* _ПОКАЗАННЫЙ ТЕКСТ_:
══════════

Мы перебрались в дежурное помещение и теперь спим и находимся пока здесь.
2 ноября. Вчера получил и сдал карточки. (...) Сначала не хотели дать, но когда немного поругался, карточки выдали. Промтоварных не дали за неимением какой-то справки, которую было негде взять.
Вчера выдали резиновые сапоги 43 номер. Хотя они и большие, но можно побольше навить портянок, и будет тепло. (...)
От нас ушли четыре девочки. Командир их отпустил, так как, по его мнению, они были не нужны. Одна ушла самовольно. Мальчиков он не отпускает, и когда один хотел уйти, то командир накричал, что он посадит в холодную комнату, и не отпустил.
Сегодня получили мы по плитке шоколада весом 100 г, по два пирожных и по 150 гр. конфет. Это полагалось по карточкам на праздник и, конечно, за деньги. Приехал из Колпино папа, и я этому очень обрадовался. От него узнал, что наш дом изрешетило осколками. Около него разорвалось несколько снарядов. Узнал также приятную новость, что мой старый товарищ по школе Кузынов Владимир находится здесь, a не уехал по эвакуации. Думаю его навестить, когда выдастся свободный час.
Впервые на завтрак дали суп. Теперь его будут давать через день. Опять начинаются частые налеты. (...)
4 ноября. 3-го ноября со мной и с еще одним бойцом т. Боруновым произошел нехороший случай. Нам дали шоколад, пирожные и потом вечером конфеты. Во время обеда, когда я получил шоколад, Кузнецов предложил мне продать все в три раза дороже. Я отказался. Тогда он опять стал просить, говоря, что это нужно матери. Я одно пирожное продал, а второе съел сам. Когда уже после, я съел немного шоколада, и у меня осталось полплитки, Кузнецов попросил продать ее за 15 рублей, когда и плитка стоила 5 рублей 2 копейки. Я сначала думал, что он смеется, и не продал, но потом все-таки согласился продать, руководствуясь той целью, что мне нужны были деньги.

══════════

* _ПОКАЗАННЫЕ ДАННЫЕ_:
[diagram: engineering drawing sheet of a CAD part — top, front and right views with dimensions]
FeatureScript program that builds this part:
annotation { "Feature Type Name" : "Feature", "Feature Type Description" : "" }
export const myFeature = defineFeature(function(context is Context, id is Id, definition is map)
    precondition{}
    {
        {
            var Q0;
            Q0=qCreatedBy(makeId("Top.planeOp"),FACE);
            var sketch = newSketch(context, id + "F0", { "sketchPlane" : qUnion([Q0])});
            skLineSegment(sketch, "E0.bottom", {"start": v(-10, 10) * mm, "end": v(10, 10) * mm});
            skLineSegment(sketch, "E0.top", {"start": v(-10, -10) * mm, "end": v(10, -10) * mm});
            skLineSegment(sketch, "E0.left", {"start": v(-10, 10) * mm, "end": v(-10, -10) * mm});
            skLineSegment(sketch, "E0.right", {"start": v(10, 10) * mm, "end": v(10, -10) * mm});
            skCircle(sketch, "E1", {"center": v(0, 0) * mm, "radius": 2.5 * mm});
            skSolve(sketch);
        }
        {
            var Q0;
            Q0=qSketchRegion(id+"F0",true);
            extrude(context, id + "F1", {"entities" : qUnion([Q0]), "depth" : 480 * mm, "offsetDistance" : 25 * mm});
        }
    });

══════════

* _ЗАДАНИЕ_:
Продолжите дневник с записями от 2 и 4 ноября, начиная сразу после последнего приведённого предложения. Материал никак не связан с дневником.

* _РЕЗУЛЬТАТ_:
Когда я выкупал шоколад, то этого у меня и в уме не было, чтобы перепродавать. Не то чтобы я соблазнился деньгами, а я просто ни о чем не думал и не понимал, что совершаю нехороший поступок по отношению к товарищу, с которым жил вместе уже почти два месяца и спал на соседней койке. Когда я уже перепродал, то пошел в 22-ю комнату играть в биллиард и там сообщил о сделке. Ребята стали смеяться, что они один другому тоже продадут, и, в конечном счете, получился аналогичный случай, Борунов продал Ерофееву полплитки или меньше за такую же цену.
Вечером под руководством Шимко мне ребята стали объяснять, что я совершил и к чему это влечет. Что, может, завтра я продам ватник, пойду продавать хлеб и т. д. Что это мародерство, спекуляция. И если дать огласку и передать в ревтрибунал, можно получить 8 лет. Решили по предложению Айзиковича и Шимко устроить товарищеский суд, не вынося это из стен взвода. Позвали политрука.
Суд под председательством Айзиковича, так как он учился в Юридической школе и кое-что понимает, и при посредстве секретаря т. Преде вынес общественное порицание перед строем. Пошло дальше, так как, по словам Шимко и политрука и Преде, комсомол этого оставить не может. Собрали тотчас же комсогруппы и вынесли мне строгий выговор с предупреждением и с занесением в личное дело. Некоторые говорили, что это слишком, но тут опять же Шимко и Айзикович подняли шум, развели такую философию, что припомнили были и небылицы и еще кое-что приплели. В общем, из мухи сделали слона. Решили, что если это повторится, то дело пойдет дальше.
Этот случай, конечно, я запомню надолго и думаю, что больше не повторится. На ошибках мы учимся. Потом это дело разбирали на бюро в присутствии командира роты, политрука взвода, политрука 3-го взвода, комсоргов 1-го и 2-го взводов и старшины роты. Оставили также и передадут в райком.
Встретил в магазине Д. Решетникову, учившуюся вместе со мной, и узнал, что Владимир Орлов погиб от руки фашистского снайпера. Возвратившись из разведки, он понес обед красноармейцу, и в это время его настигла разрывная пуля, убившая на месте. Он умер 22-го октября. Погиб также Ю. Никитин. Оба были хорошими товарищами, прекрасными комсоргами. (...)
6 ноября. Вчера многим бойцам, родившимся в 1923 году, пришли повестки в армию. Я тоже очень хочу пойти в армию добровольцем. Попытаюсь второй раз. Хотя здесь одевают и хорошо кормят, но какая-то сила зовет меня на фронт. Переговорю с Коененом, и если он согласится, то вместе будет веселей. Здесь невыносимая скука. Немцы бросали листовки со словами: «6-го – доедайте соевые бобы, а 7-го приготовляйте гробы». Какая-нибудь шальная бомба залетит, и умрешь, не принеся пользы, а на фронте мог бы принести какую-нибудь пользу. Хочу отомстить за товарищей, за Родину. (...)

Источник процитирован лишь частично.